Women organizations in Israel sent the Prime Minister of Israel, Benjamin Netanyahu, a demand to allow medicine, medical and sanitary equipment for women and children into the Gaza Strip. “We ask more democratic women’s organizations around the world to send a similar request to the Prime Minister of Israel in support of this basic humanitarian need,” a spokeswoman of the Israeli organizations said.
UNRWA school in Khan Younes sheltering internal displaced people who was been directly hit by an Israeli attack (Photo: WAFA)
The petition said, “We the undersigned, women’s and civil rights organizations and individuals, call upon people of influence around the world to demand that Israel allow the delivery of medicines and women’s health products to Gaza in light of the war and siege of Gaza for the past 11 months. Hundreds of thousands of women and children in refugee camps have been suffering an extreme lack of medications, clean medical equipment and even food and clean drinking water. Pictures and videos from Gaza depict the daily struggle of women and children to survive without the most basic needs as well as the killing of hundreds of health professionals since the beginning of the war almost a year ago.”
“These inhuman circumstances have given rise to acute health dangers such as the spread of Polio threatening the lives of hundreds of thousands of children. Dr.
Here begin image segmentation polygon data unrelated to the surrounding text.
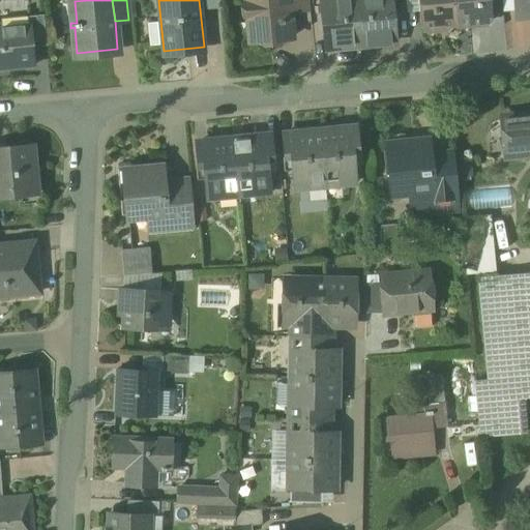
[(219,0),(204,0),(206,9),(221,8),(219,0)]
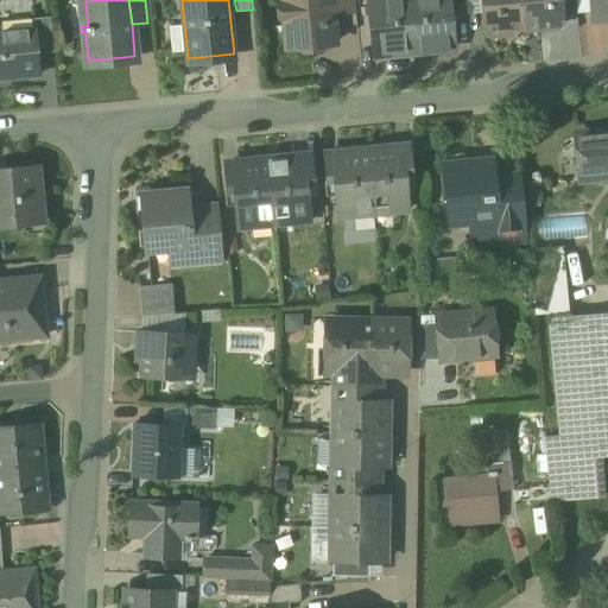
[(324,0),(284,0),(279,6),(280,19),(287,24),(287,27),(296,27),(297,48),(304,52),(320,51),(325,44),(334,43),(333,24),(327,25),(324,0)]
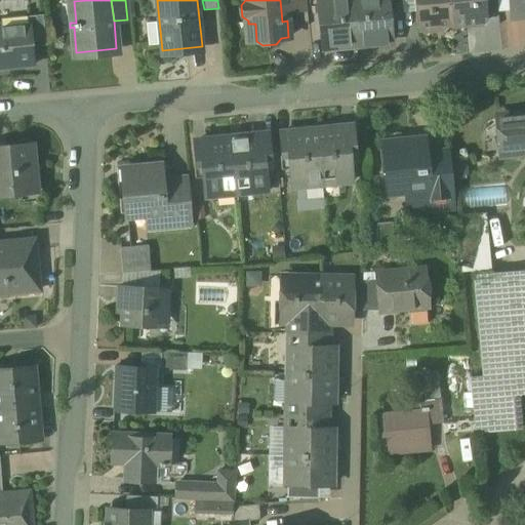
[(289,0),(291,11),(306,10),(305,0),(289,0)]
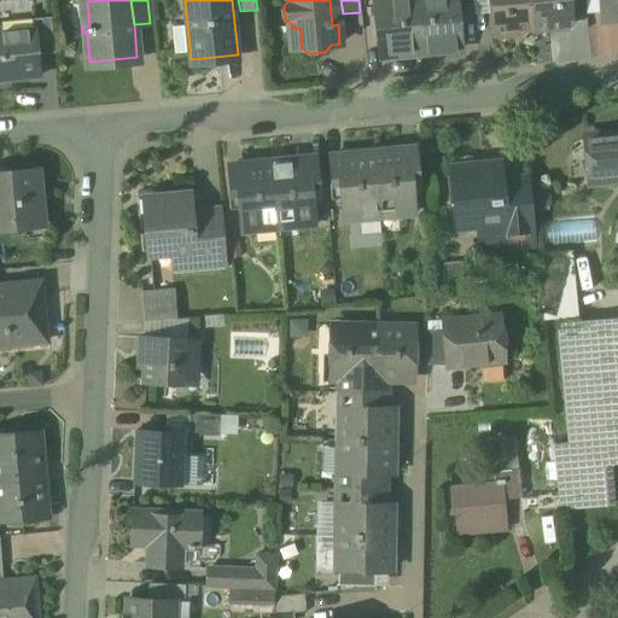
[(379,0),(375,0),(382,56),(420,52),(415,0),(379,0)]
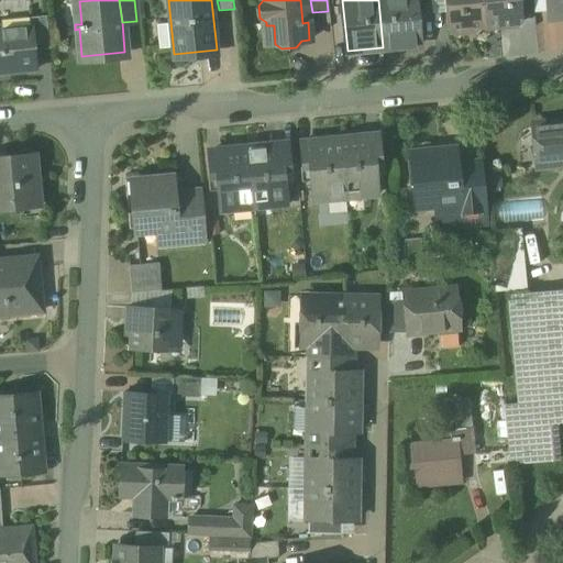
[(378,0),(383,47),(421,44),(417,0),(416,0),(378,0)]
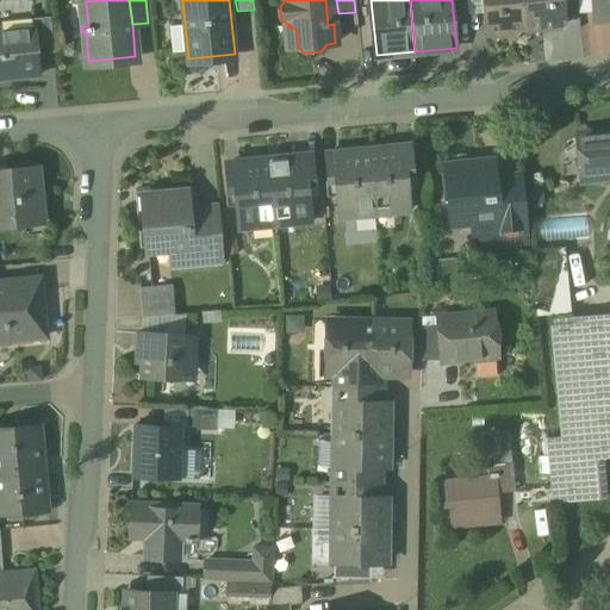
[(480,0),(484,32),(493,39),(515,37),(520,32),(526,32),(526,27),(522,0),(480,0)]
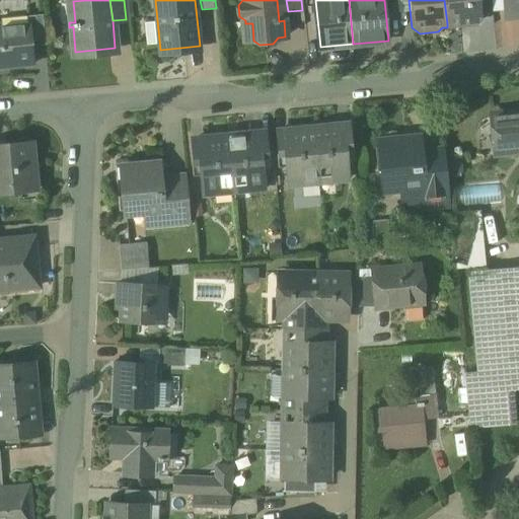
[(479,0),(444,0),(447,23),(458,22),(458,26),(482,24),(479,0)]
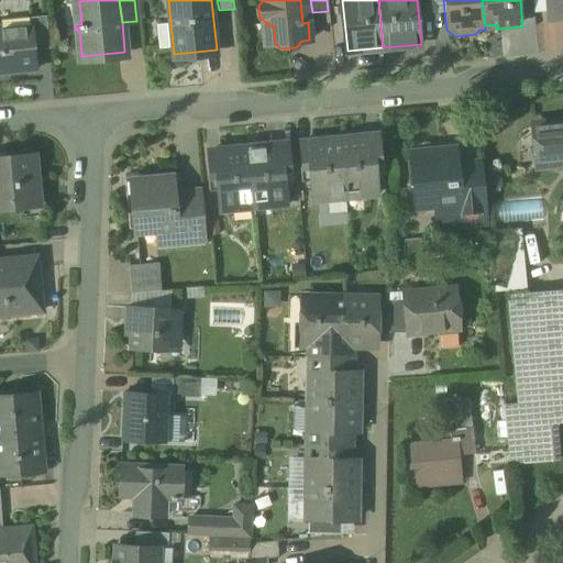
[(562,0),(547,0),(549,19),(562,17),(562,0)]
Israa Saleh was quoted on BBC Arabic: ‘There are nearly 700,000 young women in Gaza who are of childbearing age or experienced their first menstrual cycle during this war. These girls and women face tremendous and dangerous challenges because the war has left them without basic hygienic products as well as psychological and emotional trauma.” We call upon you to apply pressure on the government of Israel and demand the delivery of these medicines and health care products to the children and women of Gaza, in accordance with international treaties that Israel continues to ignore. We call upon you to demand that Israel allows the delivery of tons of food and medicines that are stockpiled at the border while Israel allows the delivery of only a few trucks leaving the humanitarian aid that has already been donated to rot in the sun. We are asking for the most basic of rights for the Palestinian women and children under siege in Gaza as a first step to achieving lasting peace in the region.” Among the signatories: Democratic Women Movement in Israel, Mothers, Women Peace Sit In, Haifa Feminist Center and Her Academy.
According to the UN, humanitarian access remains severely hindered, as the denial of missions by the Israeli authorities within Gaza almost doubled in August, compared with July (105 vs. 53). Other factors affecting access include ongoing hostilities, a lack of internal security (including looting) and attacks on aid convoys, the presence of unexploded ordnance, the destruction of key connecting roads, and conditions at Israeli checkpoints. In southern Gaza, despite an overall increase in planned humanitarian movements submitted for the Israeli authorities to facilitate, from 543 in July to 603 in August, the number of facilitated missions in southern Gaza dropped by 28 per cent, from 250 in July to 179 in August. In northern Gaza, the number of facilitated aid missions increased by 10 per cent, from 67 to 74. However, the number of missions denied access rose by 140 per cent, from 30 to 72. These trends have severely disrupted the delivery of life-saving assistance, including water, sanitation, and hygiene services, health care, and fuel urgently needed for the operation of critical health facilities.
In addition, for the second consecutive school year, over 600,000 students in Gaza are being deprived of accessing formal education, as 9 September would have marked the beginning of the new study year. According to the Palestinian Ministry of Education, over 10,000 school students have been killed, and 90 per cent of school buildings have been damaged since October 2023.
Furthermore, according to an assessment conducted by UNICEF and Save the Children, 53 per cent of schools sheltering internal displaced people have been directly hit. Recent examples include incidents on 6 and 7 September, when 12 Palestinians were reportedly killed when a tent housing internally displaced persons in Halima Al Sadia School in Jabalya Camp and a prayer hall inside Amr Ibn Al A’as school in Gaza city, were hit. According to UNRWA, no official schooling is available in any of their 200 schools, but recreational activities and psychosocial support are provided in some of them.